─── The input
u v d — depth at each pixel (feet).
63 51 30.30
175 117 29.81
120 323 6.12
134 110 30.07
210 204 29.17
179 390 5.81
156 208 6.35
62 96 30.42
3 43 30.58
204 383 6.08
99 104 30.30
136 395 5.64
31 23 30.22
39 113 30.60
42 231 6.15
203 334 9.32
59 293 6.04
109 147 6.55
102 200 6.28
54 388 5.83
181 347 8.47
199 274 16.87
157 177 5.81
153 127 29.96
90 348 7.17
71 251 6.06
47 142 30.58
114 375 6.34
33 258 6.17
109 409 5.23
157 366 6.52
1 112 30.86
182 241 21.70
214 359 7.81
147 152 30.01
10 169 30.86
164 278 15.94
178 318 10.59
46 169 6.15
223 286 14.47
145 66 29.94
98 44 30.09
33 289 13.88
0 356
──────
Only the lines from the one containing "59 293 6.04" through the end of the entries above should be written out, exactly and in full.

59 293 6.04
109 147 6.55
102 200 6.28
54 388 5.83
181 347 8.47
199 274 16.87
157 177 5.81
153 127 29.96
90 348 7.17
71 251 6.06
47 142 30.58
114 375 6.34
33 258 6.17
109 409 5.23
157 366 6.52
1 112 30.86
182 241 21.70
214 359 7.81
147 152 30.01
10 169 30.86
164 278 15.94
178 318 10.59
46 169 6.15
223 286 14.47
145 66 29.94
98 44 30.09
33 289 13.88
0 356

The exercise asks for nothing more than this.